In cases where this approach proved insufficient, we manually linked further terms to the Japanese ones. For example, we have augmented sekka (stone replicas of ceremonial bronze halberds) with 'ritual objects' after mapping it to 'rock (inorganic material)' and 'ge (ceremonial knives)'.

We are glad we were allowed to take such a pragmatic approach because it was important to us to make our mapping as reproducible as possible so we could revise and reuse it later. Some redundancy and slight inaccuracy in the mapping were sacrifices we were willing to pay.

A further challenge we faced in the aggregation process was generating meaningful names for each archaeological intervention en masse. Our solution was to create new titles by combining the Romanised names of the sites with descriptive English terms and dates referring to the time of excavations. For example, we generated names like 'Nambori Shell Midden: 19840801-19850325' or 'Shimotsuke Provincial Temple: 19850701-19851101'.

6. Conclusion

Integrating SORAN's metadata into the ARIADNE Catalogue was a lengthy and difficult process. This was primarily because the ARIADNEplus project's lifetime overlapped with the maturing phase of SORAN. SORAN began in 2015 but only reached its maturity in 2019 when several legacy databases were merged with it, after which a long phase of data normalisation followed. Therefore, many of the guidelines we had to follow to allow the integration of SORAN's metadata into the ARIADNE Catalogue directly affected how we thought about data. This made our involvement in the project a learning process.

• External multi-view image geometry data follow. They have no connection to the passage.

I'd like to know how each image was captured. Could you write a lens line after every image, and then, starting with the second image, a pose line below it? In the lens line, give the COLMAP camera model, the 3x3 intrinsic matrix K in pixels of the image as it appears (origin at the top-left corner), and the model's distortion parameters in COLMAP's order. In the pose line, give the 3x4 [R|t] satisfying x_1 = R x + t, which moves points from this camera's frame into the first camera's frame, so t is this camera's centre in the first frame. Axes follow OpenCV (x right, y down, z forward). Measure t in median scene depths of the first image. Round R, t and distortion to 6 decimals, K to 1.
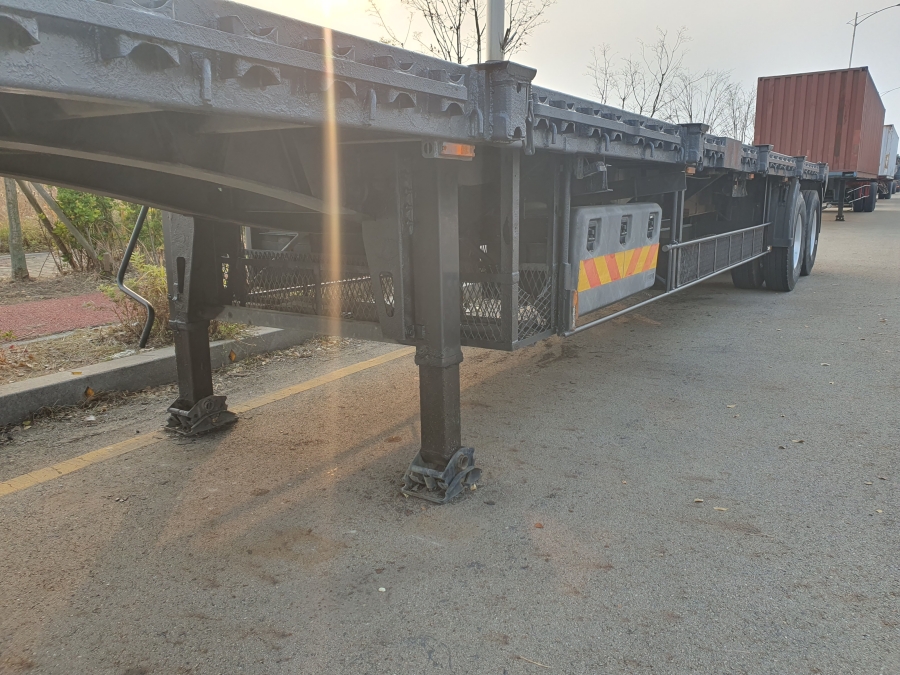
lens RADIAL K [[684.9, 0, 450.0], [0, 684.9, 337.5], [0, 0, 1]] dist [0.018178, 0.000946]
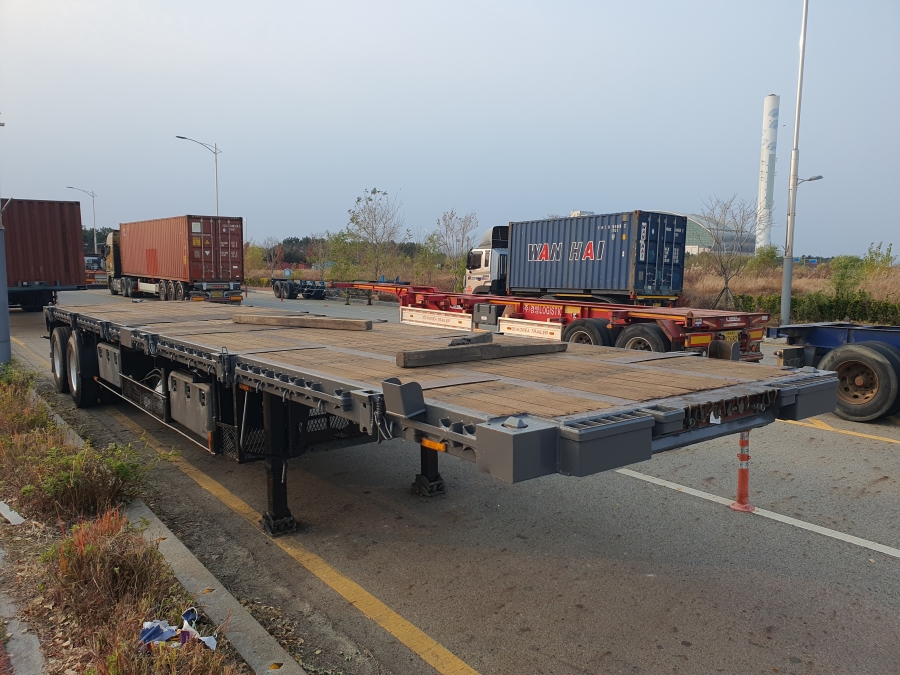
lens RADIAL K [[682.4, 0, 458.6], [0, 682.4, 353.4], [0, 0, 1]] dist [0.011007, 0.004138]
pose [[0.355785, -0.108997, 0.928190, -1.563942], [0.200289, 0.978992, 0.038190, -0.231526], [-0.912854, 0.172319, 0.370141, -0.014934]]
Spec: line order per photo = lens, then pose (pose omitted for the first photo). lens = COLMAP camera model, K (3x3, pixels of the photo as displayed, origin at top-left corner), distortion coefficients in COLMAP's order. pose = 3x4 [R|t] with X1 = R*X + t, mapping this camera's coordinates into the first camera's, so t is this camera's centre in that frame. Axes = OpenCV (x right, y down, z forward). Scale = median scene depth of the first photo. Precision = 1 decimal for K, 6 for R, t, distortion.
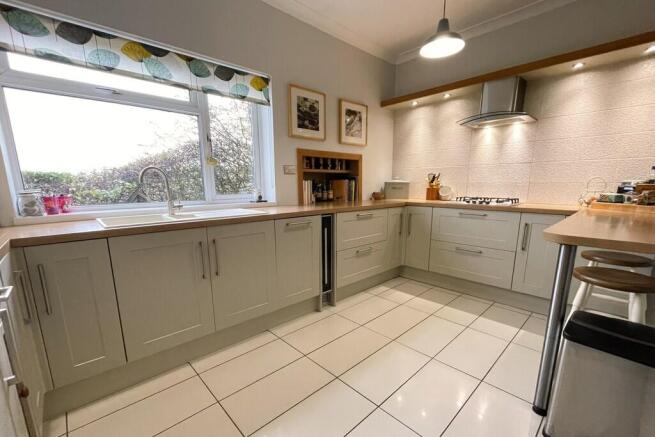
lens RADIAL K [[292.6, 0, 333.8], [0, 292.6, 236.4], [0, 0, 1]] dist [0.014524, -0.000634]
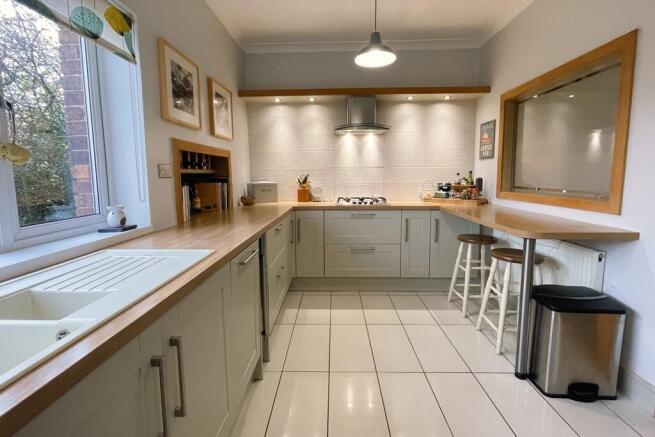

Integrating SORAN's metadata into ARIADNE not only improved the findability and accessibility of SORAN's data internationally, but because of the transformations the metadata went through, it has also made it significantly easier to manipulate the data both in and outside the ARIADNE Portal. However, integrating the metadata of the Japanese fieldwork reports into ARIADNE was only the first step. SORAN will keep on evolving. For historical reasons, Japanese archaeology has been focusing on producing printed fieldwork reports. However, for a truly data-driven archaeology, we need to break out from the confines of this format. To further improve the usability of the results of Japanese archaeology, SORAN's repository needs to be able to extract and serve more granular data in the future. We also need to learn how to accommodate new and emerging data formats used in archaeology, such as GIS and 3D data.

Producing digital data becomes easier by the day. Creating highly accurate 3D scans of artefacts with a smartphone has recently become a reality. With lowered technical barriers, the amount of data will keep on growing exponentially. With each passing day, there will be more data and more kinds of data in archaeology. Such challenges cannot be effectively solved alone. The ARIADNE Portal might be the most visible part of the ARIADNEplus project, but its community-building and knowledge-sharing activities were just as important, if not more so. The integration of SORAN's metadata into the ARIADNE Catalogue was a Herculean effort made possible only because of the ARIADNE community; always ready to provide advice and help to its members. We look forward to the next phase of ARIADNE, in which we can continue to tackle the problems of archaeological data production and stewardship with returning and new members of the community.